وَإِذَا تُتْلَى عَلَيْهِمْ آيَاتُنَا بَيِّنَاتٍ تَعْرِفُ فِي وُجُوهِ الَّذِينَ كَفَرُوا الْمُنكَرَ يَكَادُونَ يَسْطُونَ بِالَّذِينَ يَتْلُونَ عَلَيْهِمْ آيَاتِنَا قُلْ أَفَأُنَبِّئُكُم بِشَرٍّ مِّن ذَلِكُمُ النَّارُ وَعَدَهَا اللَّهُ الَّذِينَ كَفَرُوا وَبِئْسَ الْمَصِيرُ ﴿٧٢﴾
Ayet Transkripsiyonu ve Sade Meali
söz öbeklerinin üzerine farenizi sürükleyerek çevirilerini görebilirsiniz. Çevirileri tablo halinde görmek için buraya tıklayın
Kelime | Türkçe karşılığı |
---|---|
ve izâ tutlâ | ve okunduğu zaman |
aleyhim | onlara |
âyâtu-nâ | âyetlerimiz |
beyyinâtin | açıklanmış, apaçık |
ta'rifu | tanırsın |
fî vucûhi | yüzlerinde |
ellezîne keferû | inkâr edenler |
el munkere | münker, sıkıntı, inkar |
yekâdûne | neredeyse, az kalsın |
yestûne | saldırırlar |
billezîne | o kimselere |
yetlûne | okuyorlar |
aleyhim | onlara |
âyâti-nâ | âyetlerimiz |
kul | de ki |
e fe unebbiu-kum | o zaman size haber vereyim mi? |
bi şerrin | daha kötüsünü, şer olanı |
min zâlikum | bundan |
en nâru | ateş |
vaadehallâhu (vaade-hâ allâhu) | Allah onu vaadetti |
ellezîne keferû | inkâr edenler |
ve bi'se | ve ne kötü |
el masîru | dönüş, dönüş yeri, gidilecek yer |
Onlara açıklanmış âyetlerimiz okunduğu zaman münkeri (inkârı, reddi), inkâr edenlerin yüzlerinden tanırsın (farkedersin). Neredeyse, âyetlerimizi onlara okuyanlara saldıracaklar. De ki: “Size bundan daha şerlisini haber vereyim mi?” Allah’ın kâfirlere vaadettiği o (şey), ateştir. Ne kötü masir (gidilecek yer)dir.
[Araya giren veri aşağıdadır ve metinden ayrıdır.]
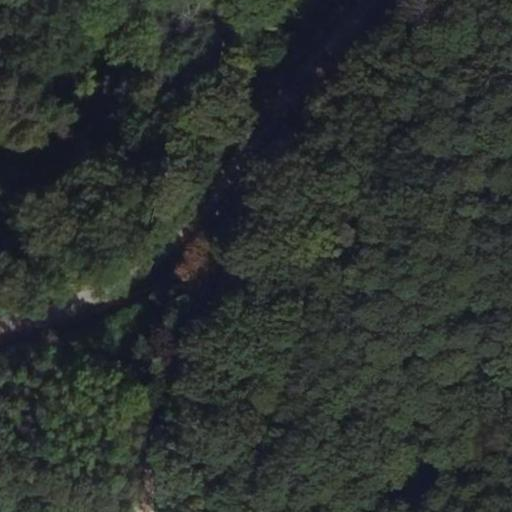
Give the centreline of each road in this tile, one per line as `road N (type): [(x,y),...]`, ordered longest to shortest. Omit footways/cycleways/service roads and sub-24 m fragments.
road 1 (unclassified): [(366,0),(163,252),(95,297),(0,324)]
road 2 (track): [(128,511),(255,129)]
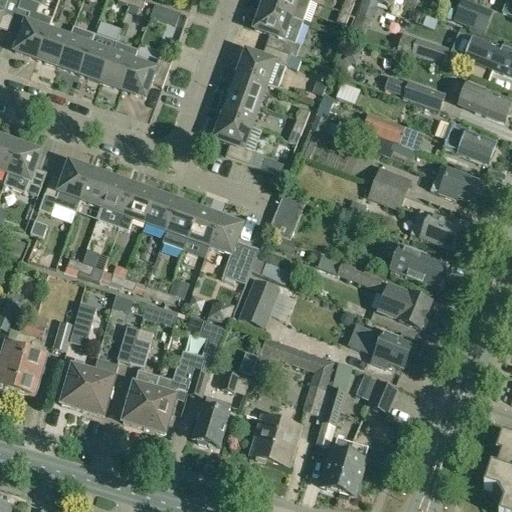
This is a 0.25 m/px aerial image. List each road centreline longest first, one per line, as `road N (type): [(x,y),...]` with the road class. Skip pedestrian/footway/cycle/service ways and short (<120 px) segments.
road 1 (residential): [(417,511),(511,281)]
road 2 (secondary): [(195,511),(0,455)]
road 3 (residential): [(170,155),(0,94)]
road 4 (residential): [(170,155),(229,0)]
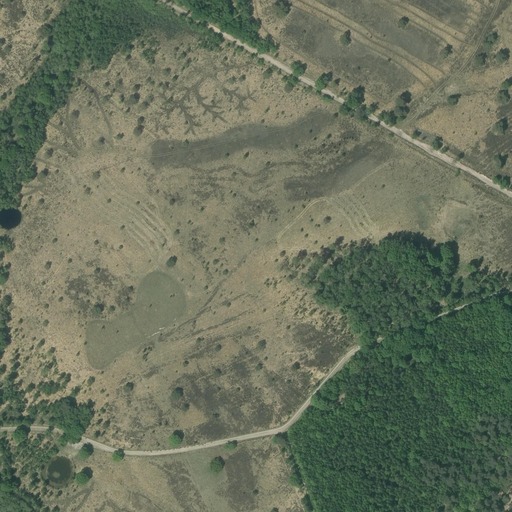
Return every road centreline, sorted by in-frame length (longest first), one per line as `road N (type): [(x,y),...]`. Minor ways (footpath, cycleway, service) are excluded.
road 1 (track): [(200,21),(511,196)]
road 2 (track): [(287,437),(314,404),(382,443),(469,511)]
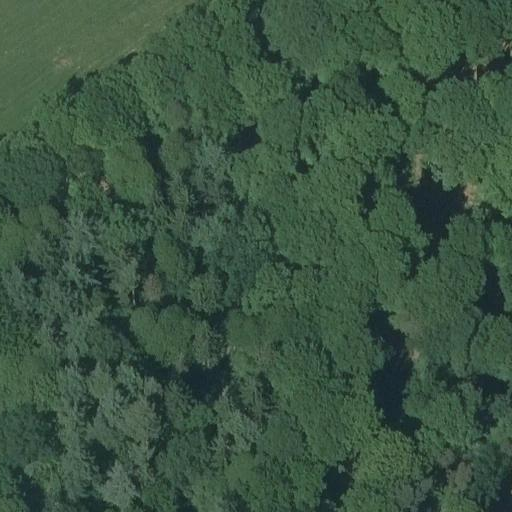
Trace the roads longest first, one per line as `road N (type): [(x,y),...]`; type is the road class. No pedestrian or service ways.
road 1 (track): [(326,129),(234,308),(213,441),(202,466),(161,510)]
road 2 (track): [(45,177),(98,385),(162,511)]
road 3 (track): [(309,0),(45,177)]
road 4 (track): [(326,129),(390,120),(440,125),(511,167)]
road 5 (track): [(439,0),(326,129)]
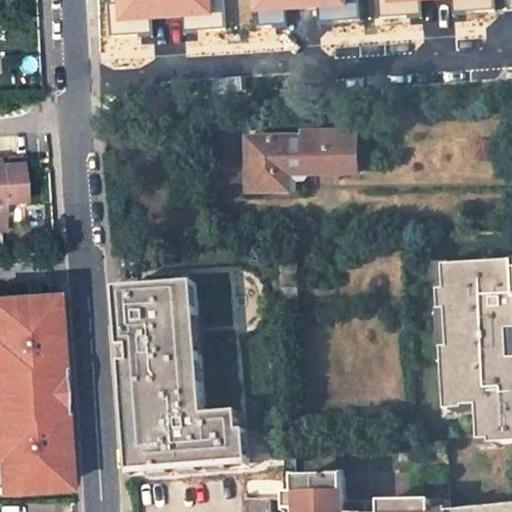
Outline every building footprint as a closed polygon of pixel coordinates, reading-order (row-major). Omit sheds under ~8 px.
[(114,0),(115,4),(109,4),(110,34),(150,31),(150,20),(184,18),(185,29),(225,27),(223,0),(114,0)] [(249,0),(250,12),(258,13),(259,23),(284,22),(284,12),(319,10),(320,18),(358,18),(357,0),(249,0)] [(378,0),(379,14),(420,12),(419,1),(447,0),(452,0),(453,11),(494,9),(493,0),(378,0)] [(356,168),(355,132),(305,133),(305,138),(256,139),(257,171),(250,171),(251,193),(292,193),(291,175),(291,159),(306,159),(307,168),(356,168)] [(362,174),(362,132),(355,132),(356,168),(307,168),(292,169),(291,175),(362,174)] [(0,222),(6,222),(5,202),(26,201),(22,157),(0,158),(0,222)] [(292,169),(307,168),(306,159),(291,159),(292,169)] [(296,274),(296,254),(283,254),(284,274),(296,274)] [(511,261),(444,266),(445,291),(443,291),(444,311),(446,311),(448,348),(446,348),(449,410),(467,409),(467,406),(480,406),(483,440),(493,439),(494,444),(511,443),(511,261)] [(297,309),(296,274),(284,274),(285,309),(297,309)] [(186,278),(108,285),(121,466),(242,458),(240,426),(233,426),(231,408),(198,411),(186,278)] [(0,489),(64,486),(59,409),(53,404),(52,373),(57,368),(52,291),(0,294),(0,489)] [(272,511),(273,500),(288,500),(287,478),(287,473),(246,473),(247,500),(248,500),(248,511),(272,511)] [(451,511),(452,511),(451,500),(348,503),(348,496),(346,496),(346,476),(287,478),(288,500),(287,511),(451,511)]
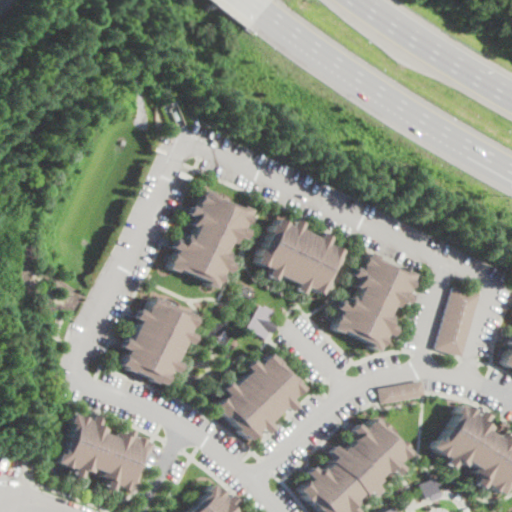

HACC SURESİ 72. Ayeti Abdullah Parlıyan Meali
Kendilerine apaçık ayetlerimiz okunduğu zaman, Allah'tan gelen gerçekleri örtbas edenlerin yüzündeki, inkârcı tavrı hemen farkedebilirsin. Kendilerine ayetlerimizi okuyanlara neredeyse saldıracak gibiler. De ki: Size bu kin ve öfkenizden daha kötü birşey haber vereyim mi? Ahiretteki cehennem ateşi! Allah onu, gerçekleri örtbas etmiş olanlara vaad etmiştir. Ne kötü sonuçtur o.